**Exercise A**
Reproduce the records word for word, from the first line of the records through the line containing "Wir verwenden auf".

**Passage shown**
----------

It just refuses to fade away. It is called the Aburi Accord, signed by the leaders of the country forty six years ago in Aburi, Ghana. It was an accord that was meant to tackle the issue of true federalism in the county. In its fifty two years as a sovereign state, Nigeria has held several conferences and arrived at several decisions.

Even before Nigeria’s Independence in 1960, the nationalist leaders held several conferences to agitate for the country’s independence. But none of these many conferences has generated much interest like the Aburi conference that produced the popular Aburi accord.


The Aburi Accord was precipitated by the crisis that trailed the counter coup of July 26 1966, and the massacre of Southerners, mainly Igbos in Northern Nigeria. The counter coup was a revenge coup to the military coup that occurred earlier in the year.

On January 16, 1966, six young Majors in the Nigerian Army had staged the first coup in the history of the country. That military putsch of January 15, 1966 that toppled the first republic claimed the lives of then Prime Minister Abubakar Tafawa Balewa, finance Minister, Chief Okotie Eboh and other leading lights of that republic. Though the coupists, did not succeed in taking over power, the then Senate President, Nwafor Orizu invited the Military High Command to take over the running of government. Thus General Aguiyi Ironsi , the General Officer Commanding (GOC) Nigeria Army assumed office as Nigeria first Military ruler.

Six months later, some Northern soldiers led by Murtala Mohammed, who later became Head of state staged a counter coup. Soldiers of Eastern origin were targeted with many of them killed while others were chased out of the barracks by the Northern troops. Ironsi, who was on an official visit to Ibadan, capital of the Western Region, was abducted by the coupists alongside his host and Military Governor of Western Nigeria, Col Adekunle Fajuyi. Both men were eventually killed. And Lt Col Yakubu Gowon, the Chief of Army staff was installed by the mutineers as the new Head of State.

But Lt Col. Chukwuemeka Ojukwu, Military Governor, Eastern Region, as he then was, would take none of that. He refused to recognize Gowon as the new Head of State and Supreme Commander of the Nigeria Army. He had insisted that in the absence of Ironsi, the most senior Army officer, in this case Bragadier Babafemi Ogundipe should take charge of affairs in the country to maintain order and discipline in the Army. But Gowon held on to power in Lagos.
The entire country was enveloped in tension. Fear and mistrust pervaded the land. Soldiers and civilians of Eastern origin resident in the North, who had run home after the massacre that trailed the July 26 counter coup could not return to the North for fear of their lives. The nation was thrown into chaos. Meetings were held. Conferences were conveyed to find a solution to the national problem. On August 9, 1966 the representatives of the four military governors met and agreed that troops should return to their regions of origin to allow tempers to cool.

An Ad-Hoc Constitutional Conference began on September 12, same year to find solution the problem in the country, but that was a futile effort. The constitutional conference was adjourned indefinitely on October 3, 1966.

----------

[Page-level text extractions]
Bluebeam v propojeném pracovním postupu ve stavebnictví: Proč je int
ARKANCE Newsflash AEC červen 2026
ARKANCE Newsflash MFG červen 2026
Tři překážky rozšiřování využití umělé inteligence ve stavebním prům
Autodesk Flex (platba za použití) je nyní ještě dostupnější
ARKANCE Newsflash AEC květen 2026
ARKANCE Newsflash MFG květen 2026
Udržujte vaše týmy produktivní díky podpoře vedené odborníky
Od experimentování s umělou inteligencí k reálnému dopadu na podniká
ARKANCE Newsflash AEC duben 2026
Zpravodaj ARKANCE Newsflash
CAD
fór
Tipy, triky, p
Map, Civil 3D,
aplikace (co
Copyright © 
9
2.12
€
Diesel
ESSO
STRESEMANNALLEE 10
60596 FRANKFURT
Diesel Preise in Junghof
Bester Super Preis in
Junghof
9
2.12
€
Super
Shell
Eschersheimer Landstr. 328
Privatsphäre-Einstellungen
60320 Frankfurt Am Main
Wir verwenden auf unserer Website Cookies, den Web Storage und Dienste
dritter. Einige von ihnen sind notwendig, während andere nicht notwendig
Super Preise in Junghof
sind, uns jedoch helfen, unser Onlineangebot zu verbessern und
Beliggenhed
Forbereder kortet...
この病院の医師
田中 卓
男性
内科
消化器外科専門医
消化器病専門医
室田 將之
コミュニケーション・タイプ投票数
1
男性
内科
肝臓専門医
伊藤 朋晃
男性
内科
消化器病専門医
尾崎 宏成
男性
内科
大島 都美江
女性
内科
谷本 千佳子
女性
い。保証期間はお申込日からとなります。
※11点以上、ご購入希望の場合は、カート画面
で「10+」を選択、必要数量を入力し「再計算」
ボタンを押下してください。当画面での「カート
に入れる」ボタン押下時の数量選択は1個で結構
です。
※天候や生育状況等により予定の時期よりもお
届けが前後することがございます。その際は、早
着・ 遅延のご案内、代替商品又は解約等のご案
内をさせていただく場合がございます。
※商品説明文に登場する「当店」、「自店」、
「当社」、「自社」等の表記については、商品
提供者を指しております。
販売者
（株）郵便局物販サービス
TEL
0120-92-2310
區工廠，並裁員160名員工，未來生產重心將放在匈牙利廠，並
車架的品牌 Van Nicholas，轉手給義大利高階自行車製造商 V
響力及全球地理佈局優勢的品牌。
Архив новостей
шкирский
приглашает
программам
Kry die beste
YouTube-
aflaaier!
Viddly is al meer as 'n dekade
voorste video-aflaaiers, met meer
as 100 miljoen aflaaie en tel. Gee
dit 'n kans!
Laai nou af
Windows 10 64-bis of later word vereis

----------

**Exercise B**
According to the passage on the Aburi Accord, why did the representatives of the four military governors agree on August 9, 1966 that troops should return to their regions of origin? Answer in one to three sentences.

**Solution A**
Bluebeam v propojeném pracovním postupu ve stavebnictví: Proč je int
ARKANCE Newsflash AEC červen 2026
ARKANCE Newsflash MFG červen 2026
Tři překážky rozšiřování využití umělé inteligence ve stavebním prům
Autodesk Flex (platba za použití) je nyní ještě dostupnější
ARKANCE Newsflash AEC květen 2026
ARKANCE Newsflash MFG květen 2026
Udržujte vaše týmy produktivní díky podpoře vedené odborníky
Od experimentování s umělou inteligencí k reálnému dopadu na podniká
ARKANCE Newsflash AEC duben 2026
Zpravodaj ARKANCE Newsflash
CAD
fór
Tipy, triky, p
Map, Civil 3D,
aplikace (co
Copyright © 
9
2.12
€
Diesel
ESSO
STRESEMANNALLEE 10
60596 FRANKFURT
Diesel Preise in Junghof
Bester Super Preis in
Junghof
9
2.12
€
Super
Shell
Eschersheimer Landstr. 328
Privatsphäre-Einstellungen
60320 Frankfurt Am Main
Wir verwenden auf unserer Website Cookies, den Web Storage und Dienste

**Solution B**
They agreed to send troops back to their regions of origin to allow tempers to cool. The agreement came at a time of tension, fear and mistrust that followed the July 26 counter coup.